Clean Room Application Industry
Clean rooms are defined as specially constructed, environmentally controlled enclosed spaces with respect to airborne particulates, temperature, humidity, air pressure, airflow patterns, air motion, vibration, noise, viable (living) organisms, and lighting.
Particulate control includes:
- Particulate and microbial contamination
- Particulate concentration and dispersion
“Federal Standard 209E” defines a clean room as a room in which the concentration of airborne particles is controlled to specified limits.
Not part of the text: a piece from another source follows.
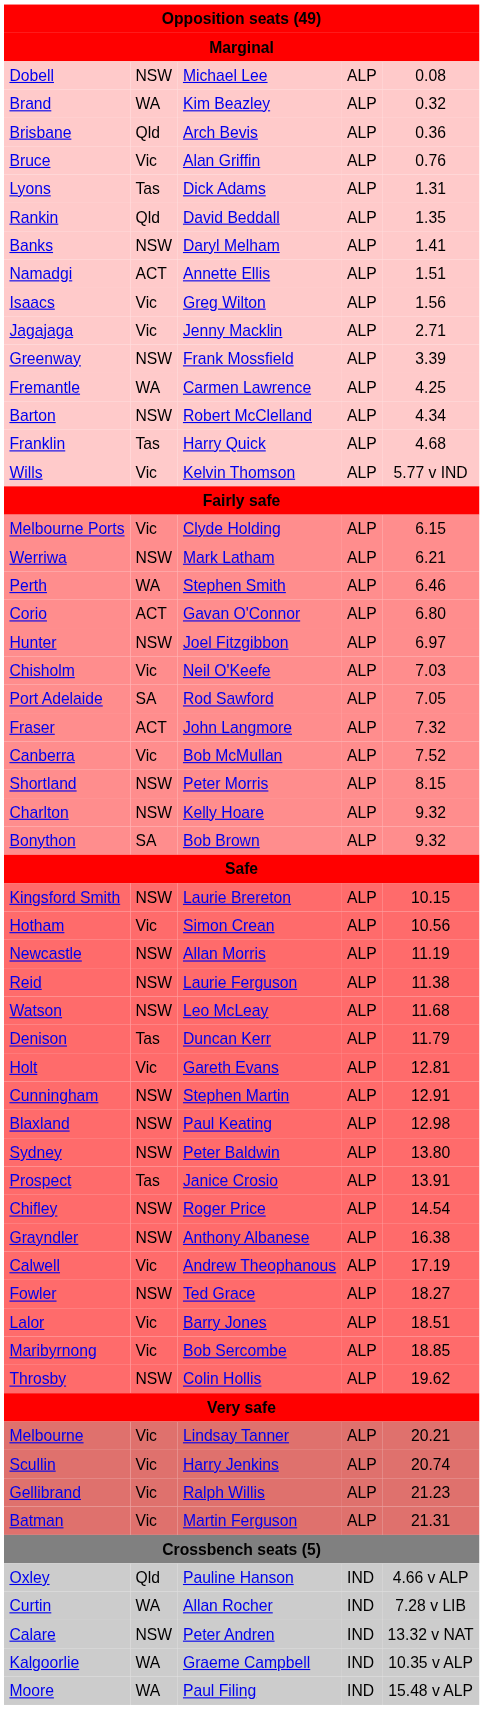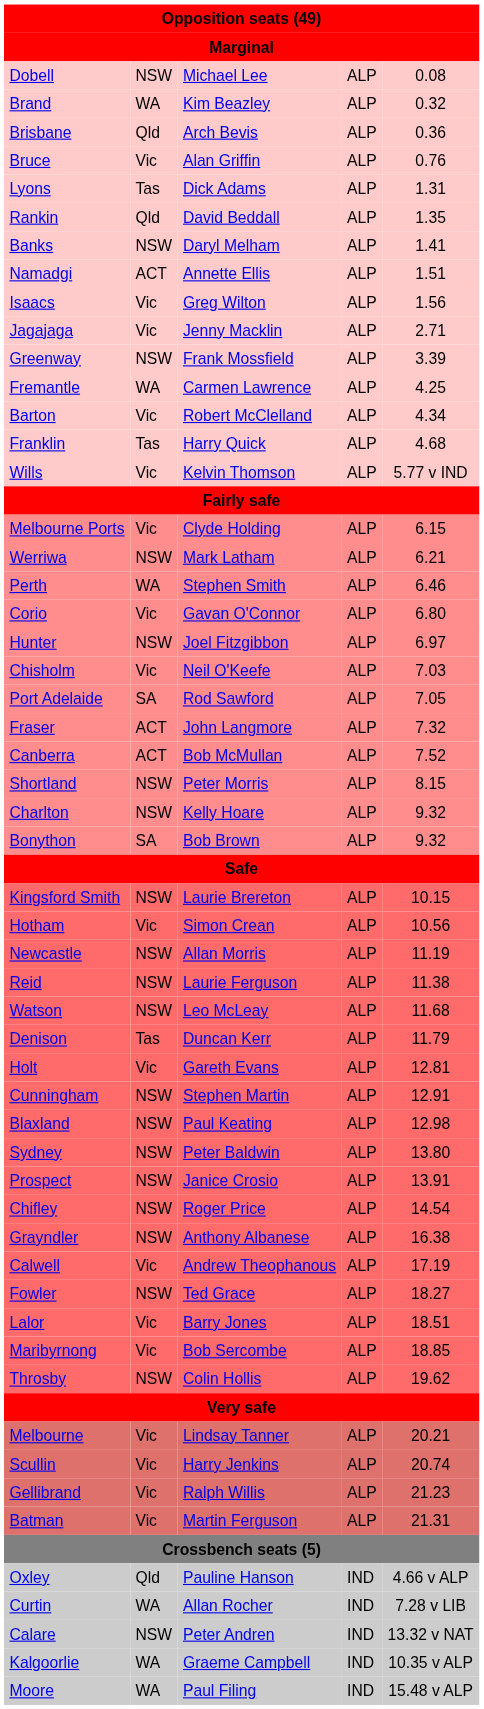Barton | column 2: NSW -> Vic
Corio | column 2: ACT -> Vic
Canberra | column 2: Vic -> ACT
Prospect | column 2: Tas -> NSW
“British Standard 5295” defines a clean room as a room with control of particulate contamination, constructed and used in such a way as to minimize the introduction, generation and retention of particles inside the room and in which the temperature, humidity, airflow patterns, air motion and pressure are controlled.
Today, many manufacturing processes require that spaces be designed to control particulate and microbial contamination while maintaining reasonable installation and operating costs. Clean rooms are typically used in manufacturing, packaging, and research facilities associated with these industries:
1. Semiconductor: This industry drives the state of the art clean room design, and this industry accounts for a significant number of all operating clean rooms.
2. Pharmaceutical: Clean rooms control living particles that would produce undesirable bacterial growth in the preparation of biological, pharmaceutical, and other medical products as well as in genetic engineering research.
3. Aerospace: The manufacturing and assembling of aerospace electronics, missiles and satellites were the first application of clean rooms. Large volume clean room spaces with extreme cleanliness are involved.
4. Miscellaneous Applications: Other uses include advanced materials research, laser and optic industries, microelectronics facility, paint room and in some aseptic foods production. Also in some high infection risk areas of hospitals.
While hospital operating rooms can be considered clean spaces, their concern is to control types of contamination rather than the quantity of particles present. The semiconductor manufacturing requires very clean environment.